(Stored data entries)
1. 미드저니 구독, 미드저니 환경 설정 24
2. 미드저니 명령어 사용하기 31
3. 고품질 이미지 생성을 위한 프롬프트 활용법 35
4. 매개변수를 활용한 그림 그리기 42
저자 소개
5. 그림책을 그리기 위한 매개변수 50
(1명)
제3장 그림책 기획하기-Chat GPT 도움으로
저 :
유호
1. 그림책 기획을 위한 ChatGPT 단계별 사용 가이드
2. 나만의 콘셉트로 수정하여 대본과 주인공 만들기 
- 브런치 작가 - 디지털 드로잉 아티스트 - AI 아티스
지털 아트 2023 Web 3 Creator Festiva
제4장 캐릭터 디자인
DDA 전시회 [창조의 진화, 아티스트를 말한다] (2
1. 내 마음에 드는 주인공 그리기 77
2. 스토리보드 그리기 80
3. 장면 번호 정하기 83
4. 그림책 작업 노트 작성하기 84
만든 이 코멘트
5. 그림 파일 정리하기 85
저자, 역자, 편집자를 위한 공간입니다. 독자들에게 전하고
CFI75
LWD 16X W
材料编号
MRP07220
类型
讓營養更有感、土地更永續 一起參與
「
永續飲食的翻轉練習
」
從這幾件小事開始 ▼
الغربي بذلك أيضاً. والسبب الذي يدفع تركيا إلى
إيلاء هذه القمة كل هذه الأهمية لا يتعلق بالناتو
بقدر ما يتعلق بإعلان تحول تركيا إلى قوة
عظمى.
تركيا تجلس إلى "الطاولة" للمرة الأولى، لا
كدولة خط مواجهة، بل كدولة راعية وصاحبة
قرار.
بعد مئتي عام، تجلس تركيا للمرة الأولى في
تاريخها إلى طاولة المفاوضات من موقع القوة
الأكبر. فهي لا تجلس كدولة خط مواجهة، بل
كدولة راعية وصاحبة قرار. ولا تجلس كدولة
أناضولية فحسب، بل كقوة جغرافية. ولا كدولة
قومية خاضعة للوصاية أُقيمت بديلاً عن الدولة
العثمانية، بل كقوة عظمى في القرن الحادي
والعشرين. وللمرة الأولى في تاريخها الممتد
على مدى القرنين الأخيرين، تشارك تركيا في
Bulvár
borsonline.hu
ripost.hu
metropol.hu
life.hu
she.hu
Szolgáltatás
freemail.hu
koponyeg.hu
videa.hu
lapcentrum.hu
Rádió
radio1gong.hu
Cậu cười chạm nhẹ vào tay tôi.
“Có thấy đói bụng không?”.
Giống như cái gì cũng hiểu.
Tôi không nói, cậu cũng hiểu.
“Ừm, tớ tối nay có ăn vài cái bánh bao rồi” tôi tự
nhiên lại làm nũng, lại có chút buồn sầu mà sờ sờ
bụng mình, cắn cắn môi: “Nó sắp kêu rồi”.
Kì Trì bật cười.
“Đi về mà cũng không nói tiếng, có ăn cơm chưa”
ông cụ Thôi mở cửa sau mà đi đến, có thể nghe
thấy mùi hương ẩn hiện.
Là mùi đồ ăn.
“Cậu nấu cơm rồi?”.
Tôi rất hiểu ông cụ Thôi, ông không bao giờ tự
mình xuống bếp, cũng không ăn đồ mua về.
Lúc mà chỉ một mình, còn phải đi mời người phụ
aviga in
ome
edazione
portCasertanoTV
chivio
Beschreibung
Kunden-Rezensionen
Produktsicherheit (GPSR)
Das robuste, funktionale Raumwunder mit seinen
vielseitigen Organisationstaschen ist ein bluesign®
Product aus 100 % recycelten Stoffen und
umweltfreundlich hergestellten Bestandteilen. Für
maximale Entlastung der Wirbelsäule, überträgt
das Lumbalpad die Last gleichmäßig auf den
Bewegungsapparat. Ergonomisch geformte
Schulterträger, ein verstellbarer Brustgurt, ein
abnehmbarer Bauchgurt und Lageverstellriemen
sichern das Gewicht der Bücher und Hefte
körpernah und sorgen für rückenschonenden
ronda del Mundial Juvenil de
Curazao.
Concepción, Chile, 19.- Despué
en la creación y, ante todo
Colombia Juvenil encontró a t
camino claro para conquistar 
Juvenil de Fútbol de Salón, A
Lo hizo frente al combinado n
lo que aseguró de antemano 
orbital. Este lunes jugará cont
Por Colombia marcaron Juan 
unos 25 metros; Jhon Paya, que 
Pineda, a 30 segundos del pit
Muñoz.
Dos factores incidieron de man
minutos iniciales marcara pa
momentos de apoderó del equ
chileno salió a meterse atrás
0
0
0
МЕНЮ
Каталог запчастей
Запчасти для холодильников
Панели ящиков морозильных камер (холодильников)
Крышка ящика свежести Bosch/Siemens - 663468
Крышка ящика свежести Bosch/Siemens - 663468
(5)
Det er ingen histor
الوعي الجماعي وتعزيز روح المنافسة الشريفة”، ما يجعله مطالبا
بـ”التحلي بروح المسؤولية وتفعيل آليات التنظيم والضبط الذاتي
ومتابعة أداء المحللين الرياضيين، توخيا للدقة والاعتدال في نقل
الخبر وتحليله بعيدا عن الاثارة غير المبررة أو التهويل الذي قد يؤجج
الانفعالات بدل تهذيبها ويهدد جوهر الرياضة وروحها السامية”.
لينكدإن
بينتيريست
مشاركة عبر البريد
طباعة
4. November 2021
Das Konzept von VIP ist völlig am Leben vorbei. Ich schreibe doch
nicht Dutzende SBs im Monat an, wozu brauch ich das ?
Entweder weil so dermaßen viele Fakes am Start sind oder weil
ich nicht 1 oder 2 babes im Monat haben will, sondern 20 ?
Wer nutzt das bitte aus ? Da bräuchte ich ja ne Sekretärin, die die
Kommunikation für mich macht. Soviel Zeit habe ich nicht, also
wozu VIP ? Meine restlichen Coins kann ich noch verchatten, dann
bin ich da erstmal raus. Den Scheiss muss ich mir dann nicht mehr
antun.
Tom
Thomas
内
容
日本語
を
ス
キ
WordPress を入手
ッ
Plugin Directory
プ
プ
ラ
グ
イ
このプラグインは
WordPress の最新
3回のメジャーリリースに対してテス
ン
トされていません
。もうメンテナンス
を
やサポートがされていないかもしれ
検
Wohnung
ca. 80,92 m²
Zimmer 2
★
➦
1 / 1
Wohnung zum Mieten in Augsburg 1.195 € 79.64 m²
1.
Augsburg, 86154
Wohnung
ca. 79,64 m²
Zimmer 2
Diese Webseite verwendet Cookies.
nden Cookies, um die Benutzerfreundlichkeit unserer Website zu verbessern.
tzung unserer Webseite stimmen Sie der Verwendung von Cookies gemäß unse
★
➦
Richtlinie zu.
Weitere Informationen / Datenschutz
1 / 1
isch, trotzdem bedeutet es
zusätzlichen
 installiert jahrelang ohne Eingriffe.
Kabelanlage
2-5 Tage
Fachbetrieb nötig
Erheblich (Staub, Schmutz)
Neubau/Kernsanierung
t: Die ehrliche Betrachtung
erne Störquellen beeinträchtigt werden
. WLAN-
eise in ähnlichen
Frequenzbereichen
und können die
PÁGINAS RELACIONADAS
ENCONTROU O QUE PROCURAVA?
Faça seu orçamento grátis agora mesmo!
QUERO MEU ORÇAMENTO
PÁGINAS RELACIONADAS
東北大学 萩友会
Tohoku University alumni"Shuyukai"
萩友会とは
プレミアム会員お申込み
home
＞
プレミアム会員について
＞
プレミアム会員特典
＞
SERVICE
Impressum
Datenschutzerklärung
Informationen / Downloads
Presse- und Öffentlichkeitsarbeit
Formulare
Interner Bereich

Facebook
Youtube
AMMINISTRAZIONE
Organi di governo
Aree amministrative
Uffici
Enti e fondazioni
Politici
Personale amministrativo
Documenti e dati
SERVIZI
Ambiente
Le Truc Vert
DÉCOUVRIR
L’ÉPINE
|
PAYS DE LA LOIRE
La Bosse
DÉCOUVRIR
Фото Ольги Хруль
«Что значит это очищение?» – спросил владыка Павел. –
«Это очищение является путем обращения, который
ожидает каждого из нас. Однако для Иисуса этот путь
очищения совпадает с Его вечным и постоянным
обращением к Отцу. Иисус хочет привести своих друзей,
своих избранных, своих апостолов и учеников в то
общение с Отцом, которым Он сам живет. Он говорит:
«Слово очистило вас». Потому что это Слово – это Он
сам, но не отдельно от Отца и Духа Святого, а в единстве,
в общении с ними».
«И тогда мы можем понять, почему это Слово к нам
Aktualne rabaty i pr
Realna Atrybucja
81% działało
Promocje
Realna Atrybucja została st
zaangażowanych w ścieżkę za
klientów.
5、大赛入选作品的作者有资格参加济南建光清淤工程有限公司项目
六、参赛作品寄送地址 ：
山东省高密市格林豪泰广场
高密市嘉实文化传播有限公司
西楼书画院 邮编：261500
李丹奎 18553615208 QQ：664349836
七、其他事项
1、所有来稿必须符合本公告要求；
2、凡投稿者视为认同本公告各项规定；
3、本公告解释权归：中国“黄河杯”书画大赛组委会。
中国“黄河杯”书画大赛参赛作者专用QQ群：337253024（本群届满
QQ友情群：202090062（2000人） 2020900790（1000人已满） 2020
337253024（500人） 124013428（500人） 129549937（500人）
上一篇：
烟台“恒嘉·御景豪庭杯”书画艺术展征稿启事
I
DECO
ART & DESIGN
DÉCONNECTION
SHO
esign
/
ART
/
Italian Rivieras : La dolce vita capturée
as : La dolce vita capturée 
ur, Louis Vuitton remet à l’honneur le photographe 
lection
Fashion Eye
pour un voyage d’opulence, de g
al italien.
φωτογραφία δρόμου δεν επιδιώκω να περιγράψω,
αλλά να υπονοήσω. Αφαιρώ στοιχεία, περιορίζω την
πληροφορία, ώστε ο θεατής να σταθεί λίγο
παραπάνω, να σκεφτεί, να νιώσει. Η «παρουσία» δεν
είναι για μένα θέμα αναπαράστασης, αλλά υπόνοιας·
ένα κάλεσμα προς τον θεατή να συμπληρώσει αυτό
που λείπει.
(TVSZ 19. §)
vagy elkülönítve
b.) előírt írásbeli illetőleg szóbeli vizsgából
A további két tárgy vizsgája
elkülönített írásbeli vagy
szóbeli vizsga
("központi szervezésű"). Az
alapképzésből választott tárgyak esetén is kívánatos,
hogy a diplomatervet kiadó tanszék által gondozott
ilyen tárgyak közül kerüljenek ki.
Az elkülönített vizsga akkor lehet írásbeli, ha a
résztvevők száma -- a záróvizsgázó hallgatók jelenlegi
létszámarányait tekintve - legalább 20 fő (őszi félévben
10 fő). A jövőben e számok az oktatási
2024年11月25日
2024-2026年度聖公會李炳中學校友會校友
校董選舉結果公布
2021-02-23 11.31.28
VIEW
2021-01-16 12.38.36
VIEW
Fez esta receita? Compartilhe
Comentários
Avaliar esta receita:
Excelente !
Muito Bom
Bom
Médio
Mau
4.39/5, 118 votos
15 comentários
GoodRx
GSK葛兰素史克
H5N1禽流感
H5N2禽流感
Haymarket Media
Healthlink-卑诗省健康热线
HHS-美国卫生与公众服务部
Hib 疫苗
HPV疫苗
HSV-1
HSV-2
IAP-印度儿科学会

*Exercise goal*:
Return each line of the data above that includes the word "mình".

*Answer space*:
bụng mình, cắn cắn môi: “Nó sắp kêu rồi”.
mình xuống bếp, cũng không ăn đồ mua về.
Lúc mà chỉ một mình, còn phải đi mời người phụ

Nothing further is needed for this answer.